But power is not agency.
Expanded input is not agency
With a regular chat assistant, like ChatGPT or even Claude Code, your input is what you type into the interface, at the moment that you type it. Openclaw stretches that definition of “user input”.
First, it includes scheduling. Your input does not have to be something you send right now. It can be something you schedule for tomorrow, next week, or every hour indefinitely. That supports brand new use cases, like scheduling a daily news brief, or setting up a request to monitor a competitor’s web site for specific activity virtually continuously, or check a sales pipeline and take specific actions based on the signals it sends.
Scheduling turns prompts into automation.
Second, Openclaw implements a memory system, a structured set of files it can read from and write to. You can define its task preferences, and operating rules once instead of repeating instructions every time. You can give it a persistent personality. You can give it instructions on when to update its own “memory” and how to leverage it to perform the tasks you give it.
These capabilities make it extremely useful.
But when a scheduled job wakes up and executes while you are not at your keyboard, that is not agency.

Explore the material:
1. In the Openclaw passage, rewrite the text from "First, it includes" to "you give it.", replacing "daily news brief" with "weekly news brief".
2. Answer these questions from the Openclaw passage:
(a) With a regular chat assistant, what counts as your input?
(b) What does scheduling turn prompts into?
(c) What does Openclaw's memory system consist of?

Entries shown:
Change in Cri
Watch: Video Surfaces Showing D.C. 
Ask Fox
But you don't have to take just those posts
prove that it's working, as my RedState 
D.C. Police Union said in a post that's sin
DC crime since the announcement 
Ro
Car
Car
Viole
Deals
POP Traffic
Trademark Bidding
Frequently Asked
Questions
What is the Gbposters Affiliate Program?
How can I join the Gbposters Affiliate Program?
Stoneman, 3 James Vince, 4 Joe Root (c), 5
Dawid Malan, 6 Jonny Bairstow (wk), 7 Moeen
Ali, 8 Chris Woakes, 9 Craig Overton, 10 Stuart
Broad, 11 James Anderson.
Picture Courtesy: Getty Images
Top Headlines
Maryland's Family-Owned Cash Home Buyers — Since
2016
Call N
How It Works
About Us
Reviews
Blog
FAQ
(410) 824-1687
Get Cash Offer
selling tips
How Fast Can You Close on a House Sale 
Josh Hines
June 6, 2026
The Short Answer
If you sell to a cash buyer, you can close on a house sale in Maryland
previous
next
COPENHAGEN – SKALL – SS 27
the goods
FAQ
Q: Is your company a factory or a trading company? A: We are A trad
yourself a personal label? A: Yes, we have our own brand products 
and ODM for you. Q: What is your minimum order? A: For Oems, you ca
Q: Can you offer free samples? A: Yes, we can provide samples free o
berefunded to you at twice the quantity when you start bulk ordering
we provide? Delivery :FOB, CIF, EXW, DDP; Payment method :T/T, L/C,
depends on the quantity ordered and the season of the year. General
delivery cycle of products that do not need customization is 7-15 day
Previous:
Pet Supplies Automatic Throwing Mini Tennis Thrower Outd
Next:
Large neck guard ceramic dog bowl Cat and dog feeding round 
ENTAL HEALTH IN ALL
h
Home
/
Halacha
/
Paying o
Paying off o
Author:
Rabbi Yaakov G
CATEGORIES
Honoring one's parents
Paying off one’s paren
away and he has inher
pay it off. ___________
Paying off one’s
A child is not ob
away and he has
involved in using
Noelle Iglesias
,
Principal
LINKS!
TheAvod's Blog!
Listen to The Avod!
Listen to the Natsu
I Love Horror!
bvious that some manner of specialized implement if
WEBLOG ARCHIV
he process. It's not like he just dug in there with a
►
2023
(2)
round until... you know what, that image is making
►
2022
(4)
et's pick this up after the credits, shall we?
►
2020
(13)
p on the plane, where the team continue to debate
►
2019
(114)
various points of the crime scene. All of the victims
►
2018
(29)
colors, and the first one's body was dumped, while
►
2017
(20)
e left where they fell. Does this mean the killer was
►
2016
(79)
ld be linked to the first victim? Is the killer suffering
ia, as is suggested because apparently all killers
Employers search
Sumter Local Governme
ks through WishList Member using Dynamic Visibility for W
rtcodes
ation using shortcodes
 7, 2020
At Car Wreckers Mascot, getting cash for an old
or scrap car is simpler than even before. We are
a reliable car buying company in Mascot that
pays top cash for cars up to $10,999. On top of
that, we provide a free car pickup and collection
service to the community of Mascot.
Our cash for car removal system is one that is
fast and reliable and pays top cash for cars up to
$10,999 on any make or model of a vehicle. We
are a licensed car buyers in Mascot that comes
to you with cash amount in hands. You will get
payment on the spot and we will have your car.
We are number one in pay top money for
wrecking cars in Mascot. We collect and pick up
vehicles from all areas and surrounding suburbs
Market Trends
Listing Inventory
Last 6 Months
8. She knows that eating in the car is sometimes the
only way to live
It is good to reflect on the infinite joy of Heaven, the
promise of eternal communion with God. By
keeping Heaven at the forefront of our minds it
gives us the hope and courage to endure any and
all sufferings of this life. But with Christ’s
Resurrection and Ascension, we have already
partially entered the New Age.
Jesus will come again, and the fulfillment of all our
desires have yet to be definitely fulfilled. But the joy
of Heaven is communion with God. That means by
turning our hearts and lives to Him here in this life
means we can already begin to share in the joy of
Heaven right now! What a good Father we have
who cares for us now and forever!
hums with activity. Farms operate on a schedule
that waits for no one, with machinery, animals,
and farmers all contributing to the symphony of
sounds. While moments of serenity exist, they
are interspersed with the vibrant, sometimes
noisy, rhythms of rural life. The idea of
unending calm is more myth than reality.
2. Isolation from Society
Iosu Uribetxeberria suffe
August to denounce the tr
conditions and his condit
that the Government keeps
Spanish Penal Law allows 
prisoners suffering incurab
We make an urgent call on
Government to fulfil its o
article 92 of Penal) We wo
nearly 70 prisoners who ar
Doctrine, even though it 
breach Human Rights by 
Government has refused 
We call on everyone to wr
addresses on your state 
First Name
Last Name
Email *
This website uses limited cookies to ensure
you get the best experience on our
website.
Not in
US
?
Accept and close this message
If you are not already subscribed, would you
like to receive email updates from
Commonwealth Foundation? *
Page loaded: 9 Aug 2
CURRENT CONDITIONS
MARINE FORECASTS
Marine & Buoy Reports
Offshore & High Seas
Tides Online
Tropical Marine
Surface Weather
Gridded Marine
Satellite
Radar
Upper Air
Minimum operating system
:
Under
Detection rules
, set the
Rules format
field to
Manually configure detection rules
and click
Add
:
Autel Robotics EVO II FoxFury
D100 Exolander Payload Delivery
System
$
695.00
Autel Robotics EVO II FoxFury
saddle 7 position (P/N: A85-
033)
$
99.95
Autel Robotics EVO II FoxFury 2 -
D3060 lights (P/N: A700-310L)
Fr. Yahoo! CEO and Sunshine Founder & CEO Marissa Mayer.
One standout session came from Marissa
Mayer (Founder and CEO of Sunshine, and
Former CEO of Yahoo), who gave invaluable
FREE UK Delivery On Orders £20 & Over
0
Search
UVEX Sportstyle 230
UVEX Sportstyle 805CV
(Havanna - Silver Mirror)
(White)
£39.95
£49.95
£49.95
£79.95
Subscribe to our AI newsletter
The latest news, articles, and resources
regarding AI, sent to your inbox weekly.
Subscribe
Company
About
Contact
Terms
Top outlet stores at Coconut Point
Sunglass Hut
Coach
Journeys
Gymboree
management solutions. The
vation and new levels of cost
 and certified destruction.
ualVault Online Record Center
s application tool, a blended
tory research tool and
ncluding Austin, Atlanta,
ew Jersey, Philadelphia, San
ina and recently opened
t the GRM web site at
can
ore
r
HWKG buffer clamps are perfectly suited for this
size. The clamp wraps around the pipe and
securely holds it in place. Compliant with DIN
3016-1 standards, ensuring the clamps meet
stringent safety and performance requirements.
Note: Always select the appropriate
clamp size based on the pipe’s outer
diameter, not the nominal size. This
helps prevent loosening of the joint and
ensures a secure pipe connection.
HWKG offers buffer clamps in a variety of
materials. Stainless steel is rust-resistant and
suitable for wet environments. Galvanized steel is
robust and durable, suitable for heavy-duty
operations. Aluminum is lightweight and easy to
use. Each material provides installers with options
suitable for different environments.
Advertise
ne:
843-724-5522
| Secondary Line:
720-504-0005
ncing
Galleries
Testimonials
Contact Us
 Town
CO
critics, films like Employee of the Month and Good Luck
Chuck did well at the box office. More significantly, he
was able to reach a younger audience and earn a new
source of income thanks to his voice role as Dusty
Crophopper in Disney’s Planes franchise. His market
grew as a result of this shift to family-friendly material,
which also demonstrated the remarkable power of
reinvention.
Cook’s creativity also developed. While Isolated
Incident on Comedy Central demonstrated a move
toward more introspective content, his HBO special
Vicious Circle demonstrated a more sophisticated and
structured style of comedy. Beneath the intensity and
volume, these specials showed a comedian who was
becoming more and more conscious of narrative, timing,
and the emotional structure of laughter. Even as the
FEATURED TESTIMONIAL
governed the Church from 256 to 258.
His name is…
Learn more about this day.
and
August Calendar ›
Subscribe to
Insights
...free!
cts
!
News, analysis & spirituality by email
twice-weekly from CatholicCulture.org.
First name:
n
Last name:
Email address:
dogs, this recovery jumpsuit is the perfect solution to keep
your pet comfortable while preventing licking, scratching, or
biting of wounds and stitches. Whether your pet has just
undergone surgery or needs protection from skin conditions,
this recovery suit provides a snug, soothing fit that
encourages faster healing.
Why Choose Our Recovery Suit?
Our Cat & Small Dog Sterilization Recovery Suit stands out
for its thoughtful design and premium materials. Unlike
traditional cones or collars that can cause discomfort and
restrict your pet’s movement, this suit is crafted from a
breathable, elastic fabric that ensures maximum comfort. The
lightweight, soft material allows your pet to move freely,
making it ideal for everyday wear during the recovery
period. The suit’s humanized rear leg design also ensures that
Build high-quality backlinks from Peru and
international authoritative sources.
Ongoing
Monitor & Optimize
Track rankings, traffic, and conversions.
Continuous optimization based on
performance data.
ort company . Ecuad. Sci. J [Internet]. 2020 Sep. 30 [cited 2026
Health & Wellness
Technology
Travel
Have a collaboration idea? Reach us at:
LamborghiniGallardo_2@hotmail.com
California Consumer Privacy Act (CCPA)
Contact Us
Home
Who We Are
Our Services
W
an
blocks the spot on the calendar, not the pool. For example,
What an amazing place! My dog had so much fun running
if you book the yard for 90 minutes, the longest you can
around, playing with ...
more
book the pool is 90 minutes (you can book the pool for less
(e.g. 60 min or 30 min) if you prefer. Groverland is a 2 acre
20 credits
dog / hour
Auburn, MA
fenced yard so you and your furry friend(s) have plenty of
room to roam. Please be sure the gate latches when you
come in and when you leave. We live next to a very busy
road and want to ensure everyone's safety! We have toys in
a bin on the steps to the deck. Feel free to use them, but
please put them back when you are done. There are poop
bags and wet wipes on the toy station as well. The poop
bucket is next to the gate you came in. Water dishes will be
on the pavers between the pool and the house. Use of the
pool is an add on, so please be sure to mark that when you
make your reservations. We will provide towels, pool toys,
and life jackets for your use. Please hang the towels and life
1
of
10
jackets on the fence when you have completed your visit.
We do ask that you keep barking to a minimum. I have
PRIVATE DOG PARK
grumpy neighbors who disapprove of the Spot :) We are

Answer list:
1.
First, it includes scheduling. Your input does not have to be something you send right now. It can be something you schedule for tomorrow, next week, or every hour indefinitely. That supports brand new use cases, like scheduling a weekly news brief, or setting up a request to monitor a competitor’s web site for specific activity virtually continuously, or check a sales pipeline and take specific actions based on the signals it sends.
Scheduling turns prompts into automation.
Second, Openclaw implements a memory system, a structured set of files it can read from and write to. You can define its task preferences, and operating rules once instead of repeating instructions every time. You can give it a persistent personality. You can give it instructions on when to update its own “memory” and how to leverage it to perform the tasks you give it.

2.
(a) What you type into the interface, at the moment you type it.
(b) Automation.
(c) A structured set of files it can read from and write to.